** INFORMATION SHOWN follows **

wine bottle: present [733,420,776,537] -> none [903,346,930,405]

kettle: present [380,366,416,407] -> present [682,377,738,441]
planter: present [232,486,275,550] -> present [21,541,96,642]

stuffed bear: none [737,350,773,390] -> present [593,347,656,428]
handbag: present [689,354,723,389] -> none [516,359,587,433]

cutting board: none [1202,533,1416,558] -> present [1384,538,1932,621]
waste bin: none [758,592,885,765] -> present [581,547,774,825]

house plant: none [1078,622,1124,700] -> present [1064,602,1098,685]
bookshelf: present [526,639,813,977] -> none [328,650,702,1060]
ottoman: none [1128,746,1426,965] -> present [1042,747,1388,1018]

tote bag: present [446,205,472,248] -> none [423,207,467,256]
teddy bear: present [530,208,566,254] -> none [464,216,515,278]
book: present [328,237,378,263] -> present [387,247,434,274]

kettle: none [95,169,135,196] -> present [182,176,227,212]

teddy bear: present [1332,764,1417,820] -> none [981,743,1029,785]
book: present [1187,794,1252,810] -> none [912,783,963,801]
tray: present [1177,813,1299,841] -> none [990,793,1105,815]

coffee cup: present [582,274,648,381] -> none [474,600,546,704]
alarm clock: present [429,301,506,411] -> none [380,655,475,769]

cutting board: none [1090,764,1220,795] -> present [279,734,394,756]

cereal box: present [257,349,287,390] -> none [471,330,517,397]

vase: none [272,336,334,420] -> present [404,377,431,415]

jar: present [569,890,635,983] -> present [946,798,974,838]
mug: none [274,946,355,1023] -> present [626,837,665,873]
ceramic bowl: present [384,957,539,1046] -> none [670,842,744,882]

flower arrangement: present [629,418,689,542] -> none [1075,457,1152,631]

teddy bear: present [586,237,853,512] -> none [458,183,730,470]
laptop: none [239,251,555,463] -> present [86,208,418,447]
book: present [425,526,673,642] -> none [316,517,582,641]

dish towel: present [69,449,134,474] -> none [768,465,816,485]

** End of INFORMATION SHOWN **

* _REQUIRED ACTION_
Transcribe each line of the data above, unaltered, from the one where "book: present [328,237,378,263]" appears to the one where "cutting board: none [1090,764,1220,795]" appears, inclusive of both.

* _EXPECTED ANSWER_
book: present [328,237,378,263] -> present [387,247,434,274]

kettle: none [95,169,135,196] -> present [182,176,227,212]

teddy bear: present [1332,764,1417,820] -> none [981,743,1029,785]
book: present [1187,794,1252,810] -> none [912,783,963,801]
tray: present [1177,813,1299,841] -> none [990,793,1105,815]

coffee cup: present [582,274,648,381] -> none [474,600,546,704]
alarm clock: present [429,301,506,411] -> none [380,655,475,769]

cutting board: none [1090,764,1220,795] -> present [279,734,394,756]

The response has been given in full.